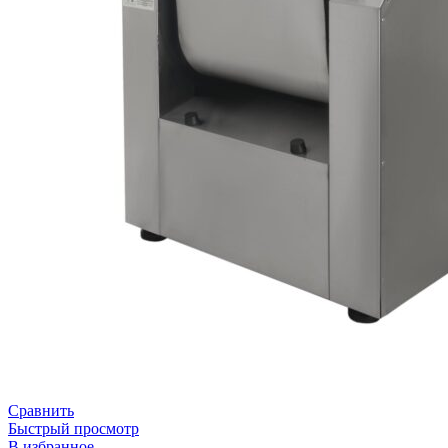
Сравнить
Быстрый просмотр
В избранное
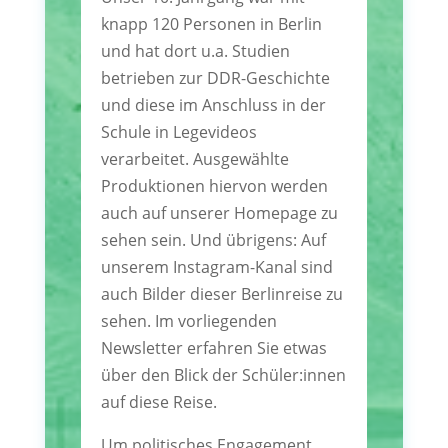
knapp 120 Personen in Berlin
und hat dort u.a. Studien
betrieben zur DDR-Geschichte
und diese im Anschluss in der
Schule in Legevideos
verarbeitet. Ausgewählte
Produktionen hiervon werden
auch auf unserer Homepage zu
sehen sein. Und übrigens: Auf
unserem Instagram-Kanal sind
auch Bilder dieser Berlinreise zu
sehen. Im vorliegenden
Newsletter erfahren Sie etwas
über den Blick der Schüler:innen
auf diese Reise.
Um politisches Engagement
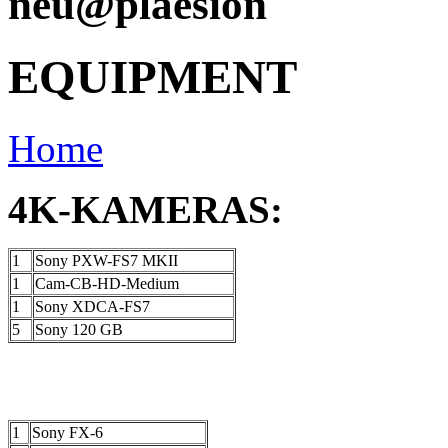
neu@plaesion
EQUIPMENT
Home
4K-KAMERAS:
1
Sony PXW-FS7 MKII
1
Cam-CB-HD-Medium
1
Sony XDCA-FS7
5
Sony 120 GB
1
Sony FX-6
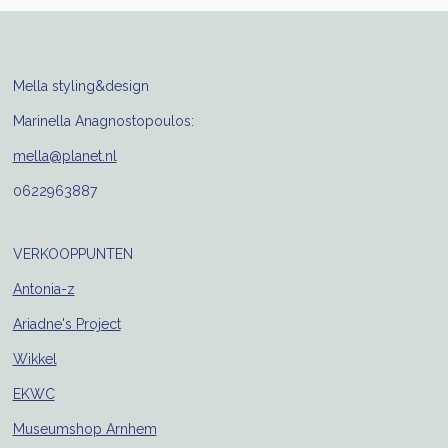
Mella styling&design
Marinella Anagnostopoulos:
mella@planet.nl
0622963887
VERKOOPPUNTEN
Antonia-z
Ariadne's Project
Wikkel
EKWC
Museumshop Arnhem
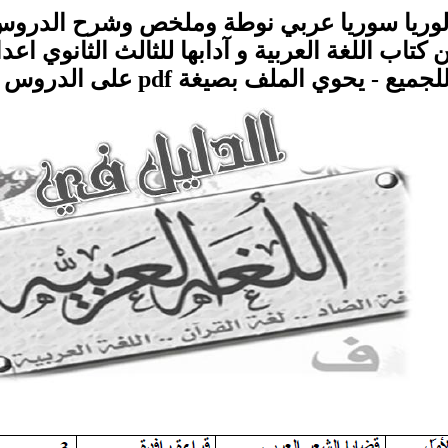
بكالوريا سوريا عربي نوطة وملخص وشرح الدروس 
كتاب اللغة العربية و آدابها للثالث الثانوي اعدا
ع - يحوي الملف بصيغة pdf على الدروس التالية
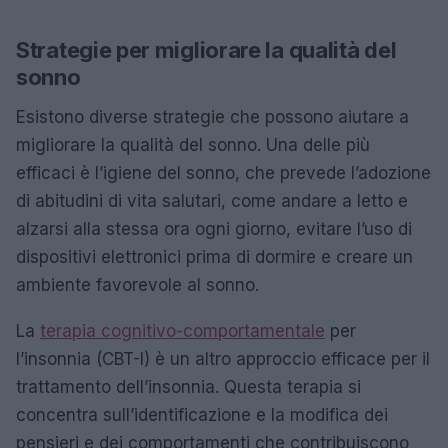
Strategie per migliorare la qualità del
sonno
Esistono diverse strategie che possono aiutare a
migliorare la qualità del sonno. Una delle più
efficaci è l’igiene del sonno, che prevede l’adozione
di abitudini di vita salutari, come andare a letto e
alzarsi alla stessa ora ogni giorno, evitare l’uso di
dispositivi elettronici prima di dormire e creare un
ambiente favorevole al sonno.
La
terapia cognitivo-comportamentale
per
l’insonnia (CBT-I) è un altro approccio efficace per il
trattamento dell’insonnia. Questa terapia si
concentra sull’identificazione e la modifica dei
pensieri e dei comportamenti che contribuiscono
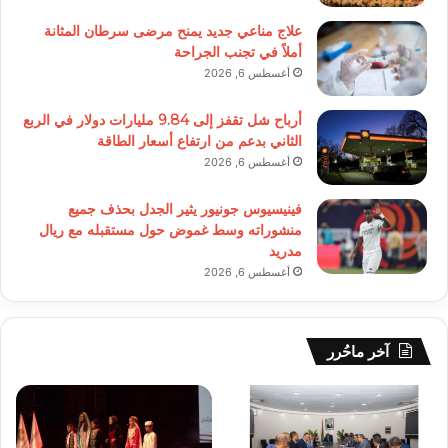
علاج مناعي جديد يمنح مرضى سرطان المثانة
أملاً في تجنب الجراحة
أغسطس 6, 2026
أرباح شل تقفز إلى 9.84 مليارات دولار في الربع
الثاني بدعم من ارتفاع أسعار الطاقة
أغسطس 6, 2026
فينيسيوس جونيور يثير الجدل بحذف جميع
منشوراته وسط غموض حول مستقبله مع ريال
مدريد
أغسطس 6, 2026
آخر ماحُرر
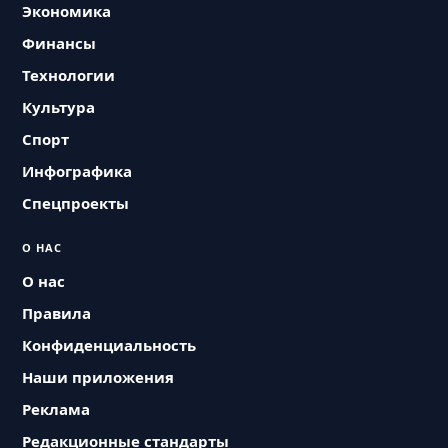
Экономика
Финансы
Технологии
Культура
Спорт
Инфографика
Спецпроекты
О НАС
О нас
Правила
Конфиденциальность
Наши приложения
Реклама
Редакционные стандарты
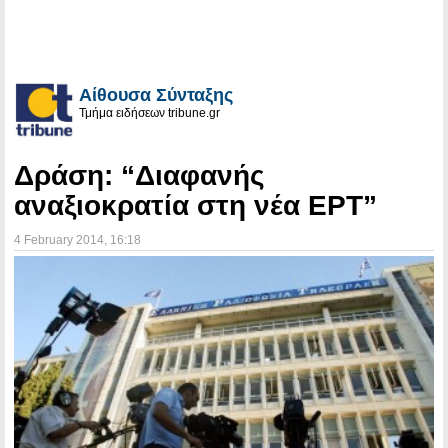
Αίθουσα Σύνταξης
Τμήμα ειδήσεων tribune.gr
Δράση: “Διαφανής
αναξιοκρατία στη νέα ΕΡΤ”
4 February 2014
, 16:18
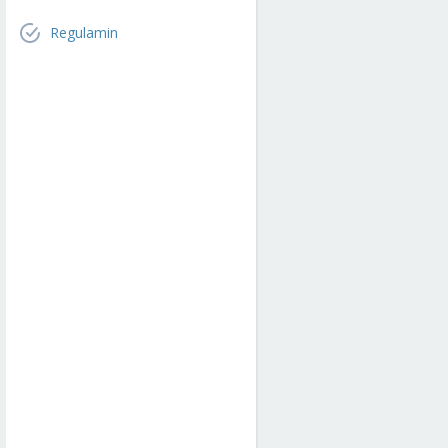
Regulamin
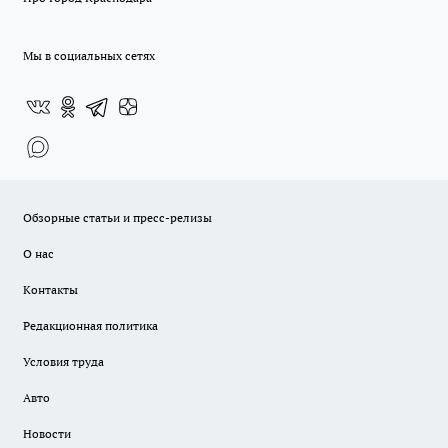
Мы в социальных сетях
Обзорные статьи и пресс-релизы
О нас
Контакты
Редакционная политика
Условия труда
Авто
Новости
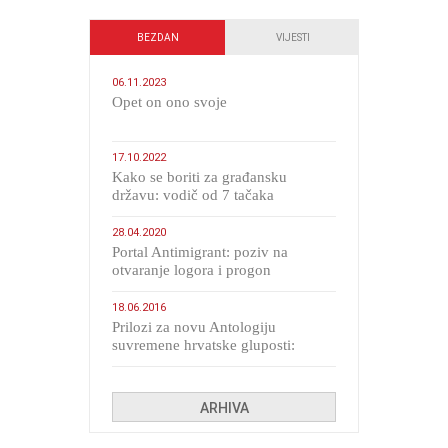
BEZDAN
VIJESTI
06.11.2023
​Opet on ono svoje
17.10.2022
Kako se boriti za građansku
državu: vodič od 7 tačaka
28.04.2020
Portal Antimigrant: poziv na
otvaranje logora i progon
migranata poput bijesnih kerova
18.06.2016
Prilozi za novu Antologiju
suvremene hrvatske gluposti:
Kolinda i ekipa o navijačkim
huliganima
ARHIVA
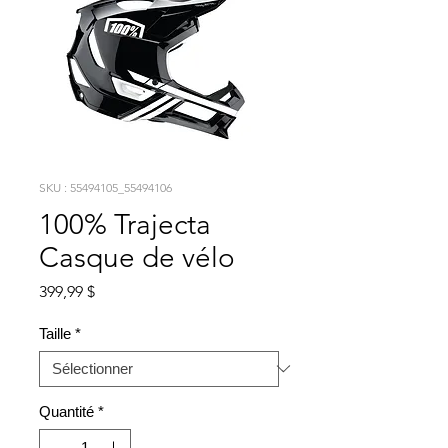
SKU : 55494105_55494106
100% Trajecta
Casque de vélo
Prix
399,99 $
Taille
*
Quantité
*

WHAT YOU NEED TO DO:
Can you rewrite the text of every entry above, putting "Rundbrief" wherever "Newsletter" appears and changing nothing else? Leave the pictures out.

SOLUTION FOR THIS PROBLEM:
Сравнить
Быстрый просмотр
В избранное
knapp 120 Personen in Berlin
und hat dort u.a. Studien
betrieben zur DDR-Geschichte
und diese im Anschluss in der
Schule in Legevideos
verarbeitet. Ausgewählte
Produktionen hiervon werden
auch auf unserer Homepage zu
sehen sein. Und übrigens: Auf
unserem Instagram-Kanal sind
auch Bilder dieser Berlinreise zu
sehen. Im vorliegenden
Rundbrief erfahren Sie etwas
über den Blick der Schüler:innen
auf diese Reise.
Um politisches Engagement
neu@plaesion
EQUIPMENT
Home
4K-KAMERAS:
1
Sony PXW-FS7 MKII
1
Cam-CB-HD-Medium
1
Sony XDCA-FS7
5
Sony 120 GB
1
Sony FX-6
Mella styling&design
Marinella Anagnostopoulos:
mella@planet.nl
0622963887
VERKOOPPUNTEN
Antonia-z
Ariadne's Project
Wikkel
EKWC
Museumshop Arnhem
بكالوريا سوريا عربي نوطة وملخص وشرح الدروس 
كتاب اللغة العربية و آدابها للثالث الثانوي اعدا
ع - يحوي الملف بصيغة pdf على الدروس التالية
Strategie per migliorare la qualità del
sonno
Esistono diverse strategie che possono aiutare a
migliorare la qualità del sonno. Una delle più
efficaci è l’igiene del sonno, che prevede l’adozione
di abitudini di vita salutari, come andare a letto e
alzarsi alla stessa ora ogni giorno, evitare l’uso di
dispositivi elettronici prima di dormire e creare un
ambiente favorevole al sonno.
La
terapia cognitivo-comportamentale
per
l’insonnia (CBT-I) è un altro approccio efficace per il
trattamento dell’insonnia. Questa terapia si
concentra sull’identificazione e la modifica dei
pensieri e dei comportamenti che contribuiscono
علاج مناعي جديد يمنح مرضى سرطان المثانة
أملاً في تجنب الجراحة
أغسطس 6, 2026
أرباح شل تقفز إلى 9.84 مليارات دولار في الربع
الثاني بدعم من ارتفاع أسعار الطاقة
أغسطس 6, 2026
فينيسيوس جونيور يثير الجدل بحذف جميع
منشوراته وسط غموض حول مستقبله مع ريال
مدريد
أغسطس 6, 2026
آخر ماحُرر
Экономика
Финансы
Технологии
Культура
Спорт
Инфографика
Спецпроекты
О НАС
О нас
Правила
Конфиденциальность
Наши приложения
Реклама
Редакционные стандарты
Αίθουσα Σύνταξης
Τμήμα ειδήσεων tribune.gr
Δράση: “Διαφανής
αναξιοκρατία στη νέα ΕΡΤ”
4 February 2014
, 16:18
Regulamin
Мы в социальных сетях
Обзорные статьи и пресс-релизы
О нас
Контакты
Редакционная политика
Условия труда
Авто
Новости
BEZDAN
VIJESTI
06.11.2023
​Opet on ono svoje
17.10.2022
Kako se boriti za građansku
državu: vodič od 7 tačaka
28.04.2020
Portal Antimigrant: poziv na
otvaranje logora i progon
migranata poput bijesnih kerova
18.06.2016
Prilozi za novu Antologiju
suvremene hrvatske gluposti:
Kolinda i ekipa o navijačkim
huliganima
ARHIVA
SKU : 55494105_55494106
100% Trajecta
Casque de vélo
Prix
399,99 $
Taille
*
Quantité
*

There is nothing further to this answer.